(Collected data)
⁂

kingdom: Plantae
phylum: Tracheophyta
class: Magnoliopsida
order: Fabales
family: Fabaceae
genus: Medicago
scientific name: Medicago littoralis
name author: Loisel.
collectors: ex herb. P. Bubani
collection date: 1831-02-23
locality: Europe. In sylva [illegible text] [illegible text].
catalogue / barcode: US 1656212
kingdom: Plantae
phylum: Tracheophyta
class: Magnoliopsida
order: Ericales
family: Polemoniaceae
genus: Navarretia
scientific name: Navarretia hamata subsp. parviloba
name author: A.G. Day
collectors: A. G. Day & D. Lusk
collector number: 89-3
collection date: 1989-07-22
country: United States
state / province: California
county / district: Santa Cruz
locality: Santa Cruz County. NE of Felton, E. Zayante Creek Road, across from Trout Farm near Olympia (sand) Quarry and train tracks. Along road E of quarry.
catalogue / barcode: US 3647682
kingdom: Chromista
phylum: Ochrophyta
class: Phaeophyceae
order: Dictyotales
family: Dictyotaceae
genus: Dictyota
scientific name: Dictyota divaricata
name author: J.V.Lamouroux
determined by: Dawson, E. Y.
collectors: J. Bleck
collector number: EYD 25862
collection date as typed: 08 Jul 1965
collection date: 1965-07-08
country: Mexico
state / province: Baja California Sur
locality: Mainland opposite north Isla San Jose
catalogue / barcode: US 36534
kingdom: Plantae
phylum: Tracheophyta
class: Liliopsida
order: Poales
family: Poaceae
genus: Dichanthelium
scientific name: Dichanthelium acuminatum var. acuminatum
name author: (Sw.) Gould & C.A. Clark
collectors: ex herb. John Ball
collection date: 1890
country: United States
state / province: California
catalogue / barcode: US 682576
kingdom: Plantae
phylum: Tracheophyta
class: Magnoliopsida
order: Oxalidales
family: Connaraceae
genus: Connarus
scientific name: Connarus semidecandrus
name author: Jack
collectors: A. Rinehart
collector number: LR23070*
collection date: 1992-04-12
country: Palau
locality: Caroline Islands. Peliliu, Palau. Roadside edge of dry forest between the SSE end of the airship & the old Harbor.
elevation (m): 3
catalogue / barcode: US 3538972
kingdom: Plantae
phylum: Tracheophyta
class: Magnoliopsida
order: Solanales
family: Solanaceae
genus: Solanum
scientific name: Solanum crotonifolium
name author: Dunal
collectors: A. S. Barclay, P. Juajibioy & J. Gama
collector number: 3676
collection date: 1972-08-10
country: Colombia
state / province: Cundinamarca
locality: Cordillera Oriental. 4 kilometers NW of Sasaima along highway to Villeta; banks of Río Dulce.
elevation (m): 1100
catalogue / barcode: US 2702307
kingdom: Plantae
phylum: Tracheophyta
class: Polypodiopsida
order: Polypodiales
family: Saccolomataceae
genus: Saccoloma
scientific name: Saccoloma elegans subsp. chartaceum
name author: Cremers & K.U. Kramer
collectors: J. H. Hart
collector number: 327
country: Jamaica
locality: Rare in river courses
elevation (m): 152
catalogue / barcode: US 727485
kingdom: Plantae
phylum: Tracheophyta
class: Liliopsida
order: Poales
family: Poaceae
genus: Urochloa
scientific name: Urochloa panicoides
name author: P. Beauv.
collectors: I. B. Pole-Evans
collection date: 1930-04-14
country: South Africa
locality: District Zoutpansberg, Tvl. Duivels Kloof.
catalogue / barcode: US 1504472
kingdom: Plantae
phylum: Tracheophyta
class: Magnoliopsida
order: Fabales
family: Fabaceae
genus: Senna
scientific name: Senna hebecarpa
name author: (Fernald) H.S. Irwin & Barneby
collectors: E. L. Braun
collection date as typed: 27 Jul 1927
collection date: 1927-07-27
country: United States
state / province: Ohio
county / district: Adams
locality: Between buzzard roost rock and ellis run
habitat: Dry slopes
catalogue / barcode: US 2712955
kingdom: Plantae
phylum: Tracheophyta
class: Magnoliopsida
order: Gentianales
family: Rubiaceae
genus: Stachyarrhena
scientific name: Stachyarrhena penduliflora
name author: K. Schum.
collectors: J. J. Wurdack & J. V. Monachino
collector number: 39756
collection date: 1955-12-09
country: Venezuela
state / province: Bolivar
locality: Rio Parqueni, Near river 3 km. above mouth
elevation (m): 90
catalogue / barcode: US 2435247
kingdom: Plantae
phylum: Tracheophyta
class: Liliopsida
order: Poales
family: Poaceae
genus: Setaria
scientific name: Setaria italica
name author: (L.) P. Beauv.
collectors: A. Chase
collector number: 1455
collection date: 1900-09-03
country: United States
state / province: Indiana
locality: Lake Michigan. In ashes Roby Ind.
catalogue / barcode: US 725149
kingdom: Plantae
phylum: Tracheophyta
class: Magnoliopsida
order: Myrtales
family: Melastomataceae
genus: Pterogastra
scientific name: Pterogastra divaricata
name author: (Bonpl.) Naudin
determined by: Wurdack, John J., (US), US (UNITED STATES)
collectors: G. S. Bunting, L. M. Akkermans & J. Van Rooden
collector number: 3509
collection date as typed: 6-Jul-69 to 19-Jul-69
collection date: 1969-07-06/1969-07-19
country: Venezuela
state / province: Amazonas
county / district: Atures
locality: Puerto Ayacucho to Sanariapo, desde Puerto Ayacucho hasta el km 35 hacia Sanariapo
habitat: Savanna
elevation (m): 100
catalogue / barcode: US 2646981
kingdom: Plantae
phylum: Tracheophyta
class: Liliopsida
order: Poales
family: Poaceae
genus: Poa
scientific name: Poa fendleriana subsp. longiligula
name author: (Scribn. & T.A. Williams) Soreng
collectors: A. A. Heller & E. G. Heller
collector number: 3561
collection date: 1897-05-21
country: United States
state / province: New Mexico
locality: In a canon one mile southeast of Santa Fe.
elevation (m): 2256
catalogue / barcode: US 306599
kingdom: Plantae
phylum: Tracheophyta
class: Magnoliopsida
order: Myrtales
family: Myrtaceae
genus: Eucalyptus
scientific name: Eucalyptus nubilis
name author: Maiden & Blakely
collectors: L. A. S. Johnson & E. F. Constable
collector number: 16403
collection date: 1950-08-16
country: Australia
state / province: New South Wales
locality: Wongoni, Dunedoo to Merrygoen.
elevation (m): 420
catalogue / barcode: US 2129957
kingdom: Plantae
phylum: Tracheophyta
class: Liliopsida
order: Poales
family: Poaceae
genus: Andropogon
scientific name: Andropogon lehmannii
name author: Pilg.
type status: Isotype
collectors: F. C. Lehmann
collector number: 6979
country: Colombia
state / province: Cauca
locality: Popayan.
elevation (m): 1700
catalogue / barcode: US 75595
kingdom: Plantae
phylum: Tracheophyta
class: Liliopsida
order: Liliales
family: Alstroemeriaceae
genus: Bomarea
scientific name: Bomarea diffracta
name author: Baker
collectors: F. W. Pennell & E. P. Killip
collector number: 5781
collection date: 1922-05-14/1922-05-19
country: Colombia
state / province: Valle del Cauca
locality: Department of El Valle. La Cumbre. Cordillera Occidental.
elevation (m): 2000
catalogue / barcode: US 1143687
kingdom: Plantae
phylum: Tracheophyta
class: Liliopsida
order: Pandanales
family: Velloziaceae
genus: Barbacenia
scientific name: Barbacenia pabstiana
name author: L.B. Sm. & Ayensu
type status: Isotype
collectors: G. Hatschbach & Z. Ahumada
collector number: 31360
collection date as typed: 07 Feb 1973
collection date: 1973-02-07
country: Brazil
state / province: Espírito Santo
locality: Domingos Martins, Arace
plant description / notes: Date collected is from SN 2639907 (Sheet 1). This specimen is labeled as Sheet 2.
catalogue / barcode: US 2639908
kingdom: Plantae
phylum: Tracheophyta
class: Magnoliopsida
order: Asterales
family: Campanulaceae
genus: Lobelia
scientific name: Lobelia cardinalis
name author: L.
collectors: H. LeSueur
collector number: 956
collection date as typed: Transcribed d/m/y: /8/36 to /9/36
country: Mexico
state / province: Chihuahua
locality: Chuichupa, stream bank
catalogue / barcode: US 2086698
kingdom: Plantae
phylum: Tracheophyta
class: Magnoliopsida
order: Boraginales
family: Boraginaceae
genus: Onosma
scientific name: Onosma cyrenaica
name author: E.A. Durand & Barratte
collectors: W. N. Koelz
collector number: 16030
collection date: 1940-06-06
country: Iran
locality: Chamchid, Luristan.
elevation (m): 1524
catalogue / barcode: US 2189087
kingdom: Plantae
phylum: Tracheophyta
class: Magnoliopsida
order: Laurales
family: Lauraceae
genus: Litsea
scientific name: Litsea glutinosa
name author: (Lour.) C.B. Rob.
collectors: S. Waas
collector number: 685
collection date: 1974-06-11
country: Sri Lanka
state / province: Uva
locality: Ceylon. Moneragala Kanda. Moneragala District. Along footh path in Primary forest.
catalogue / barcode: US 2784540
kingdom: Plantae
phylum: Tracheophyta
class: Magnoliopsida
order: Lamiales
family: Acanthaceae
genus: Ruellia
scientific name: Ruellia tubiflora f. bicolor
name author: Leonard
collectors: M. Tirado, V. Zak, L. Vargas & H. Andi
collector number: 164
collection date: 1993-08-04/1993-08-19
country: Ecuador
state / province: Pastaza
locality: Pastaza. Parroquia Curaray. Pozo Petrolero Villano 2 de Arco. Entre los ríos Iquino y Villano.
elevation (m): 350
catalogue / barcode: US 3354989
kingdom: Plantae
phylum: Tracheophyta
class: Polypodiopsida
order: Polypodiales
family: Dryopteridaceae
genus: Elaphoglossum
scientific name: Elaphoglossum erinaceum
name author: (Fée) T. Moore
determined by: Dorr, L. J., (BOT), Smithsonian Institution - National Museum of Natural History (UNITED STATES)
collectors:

⁂

- [WHAT IS BEING ASKED] Reproduce word for word the part of the material that opens with the line containing "name author: (Lour.) C.B. Rob." and runs through the final line of the material, both included.

- [TASK OUTPUT]
name author: (Lour.) C.B. Rob.
collectors: S. Waas
collector number: 685
collection date: 1974-06-11
country: Sri Lanka
state / province: Uva
locality: Ceylon. Moneragala Kanda. Moneragala District. Along footh path in Primary forest.
catalogue / barcode: US 2784540
kingdom: Plantae
phylum: Tracheophyta
class: Magnoliopsida
order: Lamiales
family: Acanthaceae
genus: Ruellia
scientific name: Ruellia tubiflora f. bicolor
name author: Leonard
collectors: M. Tirado, V. Zak, L. Vargas & H. Andi
collector number: 164
collection date: 1993-08-04/1993-08-19
country: Ecuador
state / province: Pastaza
locality: Pastaza. Parroquia Curaray. Pozo Petrolero Villano 2 de Arco. Entre los ríos Iquino y Villano.
elevation (m): 350
catalogue / barcode: US 3354989
kingdom: Plantae
phylum: Tracheophyta
class: Polypodiopsida
order: Polypodiales
family: Dryopteridaceae
genus: Elaphoglossum
scientific name: Elaphoglossum erinaceum
name author: (Fée) T. Moore
determined by: Dorr, L. J., (BOT), Smithsonian Institution - National Museum of Natural History (UNITED STATES)
collectors:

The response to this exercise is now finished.